Gneisenau se retranche alors sur l'idée de la création d'une Légion Allemande, composée de patriotes et sous commandement autrichien, mais avant que cela puisse se faire, les hostilités commencent et l'agitation devient générale. fin Mars, le roi fait presque demander à Gneisenau la mise sur le pied de guerre de l'armée, mais encore là le Tsar le ramène à la réalité, en lui disant que comme l'Autriche est l'agresseur, il doit se conformer à son alliance française. L'armée russe est donc en train de se concentrer face à la Galicie (même s'il a secrètement assuré à Schwarzenberg qu'il donnerait des ordres stricts d'éviter tout combat). Le Roi abandonne alors tout préparatif...

Les patriotes se tournent alors vers l'Angleterre, avec la quelle ils sont en contact depuis longtemps, et Kleist (sans que Blücher ou un autre chef de l'agitation ne soit au courant) se fait envoyer en Angleterre pour demander une aide d'urgence et un débarquement.

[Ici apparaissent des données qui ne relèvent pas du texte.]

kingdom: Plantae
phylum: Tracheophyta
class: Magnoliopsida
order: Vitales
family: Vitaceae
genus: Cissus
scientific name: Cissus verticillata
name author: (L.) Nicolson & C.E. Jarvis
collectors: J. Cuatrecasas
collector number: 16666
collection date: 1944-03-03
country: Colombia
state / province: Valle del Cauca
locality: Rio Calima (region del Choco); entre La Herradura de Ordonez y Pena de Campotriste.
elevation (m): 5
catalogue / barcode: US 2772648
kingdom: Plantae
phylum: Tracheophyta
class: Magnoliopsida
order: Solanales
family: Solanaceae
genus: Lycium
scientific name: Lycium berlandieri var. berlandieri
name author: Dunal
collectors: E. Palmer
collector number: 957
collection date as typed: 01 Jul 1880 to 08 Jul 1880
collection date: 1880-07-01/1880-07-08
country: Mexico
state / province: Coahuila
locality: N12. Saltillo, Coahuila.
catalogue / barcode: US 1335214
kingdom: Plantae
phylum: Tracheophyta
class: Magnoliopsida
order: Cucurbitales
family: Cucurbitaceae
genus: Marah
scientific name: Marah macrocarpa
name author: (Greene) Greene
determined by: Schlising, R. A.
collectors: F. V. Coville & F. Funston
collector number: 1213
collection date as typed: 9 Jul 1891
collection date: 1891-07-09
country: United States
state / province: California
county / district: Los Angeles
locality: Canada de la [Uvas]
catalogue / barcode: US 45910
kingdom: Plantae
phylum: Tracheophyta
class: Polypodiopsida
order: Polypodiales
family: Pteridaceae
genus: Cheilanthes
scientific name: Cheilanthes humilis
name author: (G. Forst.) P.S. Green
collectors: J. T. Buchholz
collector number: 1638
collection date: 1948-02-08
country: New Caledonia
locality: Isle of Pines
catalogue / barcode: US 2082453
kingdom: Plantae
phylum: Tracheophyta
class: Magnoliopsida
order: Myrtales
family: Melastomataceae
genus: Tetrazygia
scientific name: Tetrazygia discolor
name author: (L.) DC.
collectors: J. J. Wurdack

D'après lui, toute l'Allemagne entre le Rhin et l'Elbe était prête à prendre les armes sans attendre la Prusse, et était déjà fournie en mousquets, ne demandant que de la poudre, des canons et de l'argent.

Il promet alors de lever 10 000 hommes entre Rhin et Weser sous commandement Anglais, d'occuper Hambourg, Breme et la Frise pour assurer les communications anglaises, de surprendre Magdebourg avec l'aide de la population, et avec l'aide de la flotte anglaise de capturer Stralsund. Il assure aussi que l'armée westphalienne est prête à déserter en masse aux Anglais, ainsi que l'armée prussienne si le Roi ne déclare pas la guerre, avec comme assurance de livrer Stettin pour lui forcer la main.

Il demande de la part de l'Angleterre l'envoi d'une force de 6000 hommes en Hanovre pour supporter le soulèvement, d'une flotte en Baltique et l'établissement de dépôts d'armes sur la côte. La réponse est que l'Angleterre est prête à établir des dépôts en Héligoland, à envoyer des navires en Baltique pour surveiller les fleuves et maintenir les communications, mais il n'est pas question pour le moment de débarquer au Hanovre. Ses demandes financières sont aussi diminuées de 50 à 30 000 £, et un officier est envoyé avec lui pour vérifier la véracité de son récit et vérifier l'état d'esprit du Roi de Prusse (mi-Avril).

le 22 avril, Dörnberg, colonel de chasseurs westphaliens, mène un soulèvement de paysans jusque près de Kassel, où ils sont arrêtés par les réguliers westphaliens (ceux qui devaient déserter en bloc, paraît-il) et sont dispersés par quelques volées. L'insurrection s'écroule immédiatement et Dörnberg s'enfuit en Bohème.

En Mai, Schill soulève son régiment de Hussards et se dirige vers Wittenberg pour y soulever la population. Il y refuse pourtant toute aide des patriotes et d'armer les volontaires qui accourent. Il se dirige alors vers Magdebourg, qui est peu garnisonée et pleine de matériel, mais s'en détourne au premier signe de résistance et se rend en Mecklembourg sans tenter d'empêcher la concentration de troupes contre lui. Entouré de Danois et de Néerlandais, il se retire à Stralsund et y est exécuté.

Ces deux échecs sont les deux seules manifestations réelles de soulèvement mais ne sont par contre pas connus en Angleterre avant juillet, et en même temps les patriotes prussiens et le gouvernement autrichien pressent le gouvernement anglais de débarquer un contingent sur la Weser ou en Italie, allant même jusqu'à demander la chose directement à Stuart en Sicile. De son côté, le gouvernement anglais est prêt à tout, mais se rend parfaitement compte que les 25 à 30 000 hommes à sa disposition ne peuvent servir que de force d'appoint à une armée principale, dont ils ne voient pas la trace...

L'expédition de Wellesley au Portugal est donc logique et sûre, l'armée de Moore restant à disposition pour un une action annexe sur la côte nord de l'Europe, mais certainement pas une expédition en profondeur sans soutien régulier fort.
MASSON Bruno
 

Re: 1809. Hypothèse d'intervention prussienne.

Messagepar AUBÉ Philippe sur 23 Mai 2010, 09:00

Merci pour cette mine d'informations.

En effet, pour les uniformes, je me suis trompé : ils étaient destinés au Portugal et équipèrent de la Landwehr.

Je viens de parcourir, à nouveau, l'excellent With Eagles to Victory de John H. Gill (éditions Grennhill Books, ISBN-1-85367-130-4). Il indique (p.180) que l'un des objectifs de l'Archiduc Ferdinand d'Este, à la tête du VII Korps Austro-Hongrois, était d'attirer la Prusse dans le conflit.